Knowing your attachment style can help explain why you require reassurance from your partner or why you are more reserved in relationships, why you feel hyper-sensitive to your partner or why you are confused by them.  It also offers insights into why partners repeat the same unsuccessful communication patterns.

Attachment Theory

There are many factors that account for how attachment styles are formed: relationship with parents, temperament, social support, biopsychosocial stressors, and genetics. The first 18 months of our lives conditions our working models that define how we act in relationships.  This means that our guidelines for relating to others are largely unconscious.

It is important to note that attachment styles are not fixed, but they do tend to be consistent.  The more we experience secure attachment with others the more we move towards secure attachment patterns ourselves.

Attachment systems are biological processes that are connected to social interactions. Our actions are attempts to regulate our attachment system, usually through greater intimacy or separation. Karlen Lyons-Ruth, a developmental psychologist, equates the attachment system to a psychological immune system.

Secure Attachment

Secure types are responsive to the needs of their partners and demonstrate empathic qualities. They are comfortable with intimacy and have a steady attachment system – emotional responses are appropriate to situations. They employ connecting behaviour and strategies – thoughts, feelings, and actions that honour both their own needs and the needs of their partners.

Avoidant Attachment

Avoidant types are dismissive of their partners’ thoughts and actions. They tend to be self-focused and are less skilled at reading their partners’ needs. When it comes to intimacy they fluctuate between hot and cold. Avoidants create distance from their partners to deactivate their attachment systems.   These strategies include avoiding mental, emotional, and physical closeness. They also include a tendency to focus on their partners’ imperfections while ignoring their positive qualities. Avoidant type has a pattern of getting involved with people who are ‘unavailable’ and they tend to idolize past partners.

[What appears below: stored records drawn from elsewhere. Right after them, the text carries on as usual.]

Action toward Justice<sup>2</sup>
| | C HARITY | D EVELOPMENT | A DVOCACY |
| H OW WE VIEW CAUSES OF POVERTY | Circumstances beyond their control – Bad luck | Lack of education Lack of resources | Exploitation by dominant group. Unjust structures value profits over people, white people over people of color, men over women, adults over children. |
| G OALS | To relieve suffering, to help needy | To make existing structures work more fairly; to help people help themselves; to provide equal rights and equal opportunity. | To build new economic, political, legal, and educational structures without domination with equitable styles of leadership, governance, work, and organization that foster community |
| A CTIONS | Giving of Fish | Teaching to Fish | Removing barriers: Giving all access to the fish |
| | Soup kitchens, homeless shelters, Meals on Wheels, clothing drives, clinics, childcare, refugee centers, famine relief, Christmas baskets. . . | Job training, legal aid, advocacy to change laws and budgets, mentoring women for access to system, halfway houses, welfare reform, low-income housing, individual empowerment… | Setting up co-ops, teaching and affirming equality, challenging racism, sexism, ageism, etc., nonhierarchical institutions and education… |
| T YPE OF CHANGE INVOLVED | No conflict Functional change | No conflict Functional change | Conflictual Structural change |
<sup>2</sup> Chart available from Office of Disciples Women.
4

Anxious (ambivalent) Attachment

Anxious types are preoccupied with their relationships and their partners’ thoughts and actions. They are more focused on their partner and are less skilled at recognizing their own needs. An anxious type craves intimacy to try and regulate their amped up attachment system. They employ activating strategies – extreme attempts to re-establish a secure base – usually acted out while distressed. These strategies are marked by protest behaviours such as withdrawing, hostility, and keeping score.

Disorganized Attachment

Disorganized types are said to be the least common. They include both anxious and avoidant qualities. Disorganized attachment is characterized by role confusion where the object of affection is simultaneously feared and desired.  Patterns of extreme stress and abuse in childhood by primary caregivers inform this attachment style. To learn more about disorganized attachment please use the many resources specific to this type or reach out to me personally.

Attachment Styles in relationships

It is very common for anxious –avoidant types to enter into relationships with each other. It is rare that anxious-anxious and avoidant-avoidant types enter into relationships with each other.

Anxious Communication

Due to all-or-nothing thinking and catastrophizing, anxious types prolong asking for what they need – assuming that their needs will not be met – until they explode. If they are with a secure partner the damage may be repaired and needs will be met. If they are with an avoidant partner they are likely to get the opposite of what they need because the avoidant requires distance to regulate.

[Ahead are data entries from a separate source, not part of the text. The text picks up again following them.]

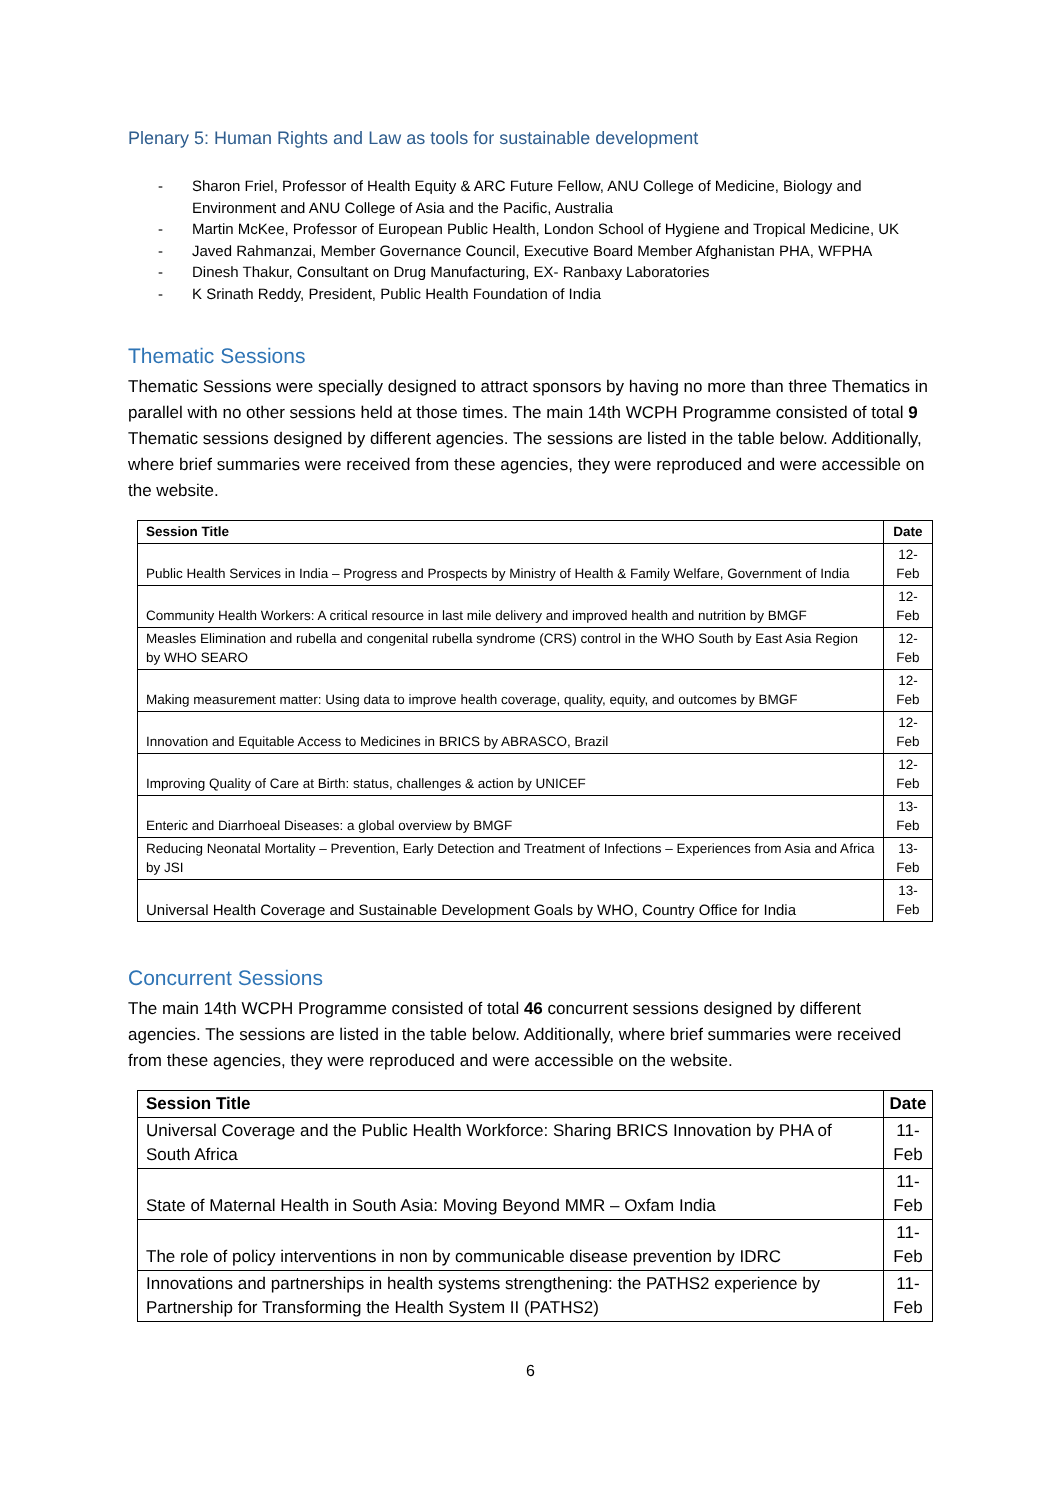Plenary 5: Human Rights and Law as tools for sustainable development
- Sharon Friel, Professor of Health Equity & ARC Future Fellow, ANU College of Medicine, Biology and Environment and ANU College of Asia and the Pacific, Australia
- Martin McKee, Professor of European Public Health, London School of Hygiene and Tropical Medicine, UK
- Javed Rahmanzai, Member Governance Council, Executive Board Member Afghanistan PHA, WFPHA
- Dinesh Thakur, Consultant on Drug Manufacturing, EX- Ranbaxy Laboratories
- K Srinath Reddy, President, Public Health Foundation of India
Thematic Sessions
Thematic Sessions were specially designed to attract sponsors by having no more than three Thematics in parallel with no other sessions held at those times. The main 14th WCPH Programme consisted of total 9 Thematic sessions designed by different agencies. The sessions are listed in the table below. Additionally, where brief summaries were received from these agencies, they were reproduced and were accessible on the website.
| Session Title | Date |
| --- | --- |
| Public Health Services in India – Progress and Prospects by Ministry of Health & Family Welfare, Government of India | 12-Feb |
| Community Health Workers: A critical resource in last mile delivery and improved health and nutrition by BMGF | 12-Feb |
| Measles Elimination and rubella and congenital rubella syndrome (CRS) control in the WHO South by East Asia Region by WHO SEARO | 12-Feb |
| Making measurement matter: Using data to improve health coverage, quality, equity, and outcomes by BMGF | 12-Feb |
| Innovation and Equitable Access to Medicines in BRICS by ABRASCO, Brazil | 12-Feb |
| Improving Quality of Care at Birth: status, challenges & action by UNICEF | 12-Feb |
| Enteric and Diarrhoeal Diseases: a global overview by BMGF | 13-Feb |
| Reducing Neonatal Mortality – Prevention, Early Detection and Treatment of Infections – Experiences from Asia and Africa by JSI | 13-Feb |
| Universal Health Coverage and Sustainable Development Goals by WHO, Country Office for India | 13-Feb |
Concurrent Sessions
The main 14th WCPH Programme consisted of total 46 concurrent sessions designed by different agencies. The sessions are listed in the table below. Additionally, where brief summaries were received from these agencies, they were reproduced and were accessible on the website.
| Session Title | Date |
| --- | --- |
| Universal Coverage and the Public Health Workforce: Sharing BRICS Innovation by PHA of South Africa | 11-Feb |
| State of Maternal Health in South Asia: Moving Beyond MMR – Oxfam India | 11-Feb |
| The role of policy interventions in non by communicable disease prevention by IDRC | 11-Feb |
| Innovations and partnerships in health systems strengthening: the PATHS2 experience by Partnership for Transforming the Health System II (PATHS2) | 11-Feb |
6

Anxious types are less likely to communicate their needs directly.  They should stop hinting; stop assuming; be direct; ask for what they need; and make inferences based on reality, not from the narratives in their heads. This can only be done if they communicate directly. There is nothing inherently wrong about requiring affection and reassurance from a partner. If one’s needs have been communicated in a responsible manner and their partner refuses to meet those needs, this is a clear sign that the relationship is in trouble.

Avoidant Communication

Due to a need for separation and a tendency towards all or nothing thinking and mind reading – assuming their partner has malicious intent – avoidant types tend to pull away from the relationship. If they are with a secure partner there is less chance of a reaction occurring or the secure partner will address the issue directly. An anxious partner will try to initiate closeness resulting in a self-fulfilling prophecy of your partner wanting too much from you.

Avoidant types are less likely to take into account the needs of their partners. If one has a strong desire to push a partner away or flee then they should communicate their need for space to their partner, and try to find a way that both people get what they require. Timelines and reassurances work wonders if partners are anxious, they will be more likely to offer the space required.

Tips for communicating

Stay on topic. Don’t generalize the conversation. Pick one discussion and stay on point.

Don’t confuse your needs with your partner’s. You are two different people and as such will require different kinds of support.  Be willing to express your needs and listen wholeheartedly to your partner’s.

Be aware of how activated you are and take the necessary steps to maintain a regulated nervous system.

Above all, please do not assume that your attachment style is wrong. There is no right or wrong. There is simply awareness of what it takes for your attachment system to regulate. Asking for the support you need and receiving it allows you to move from insecure attachment to a more secure style of attachment. If your needs are continually denied or ignored this tells you a lot about the future of your relationship.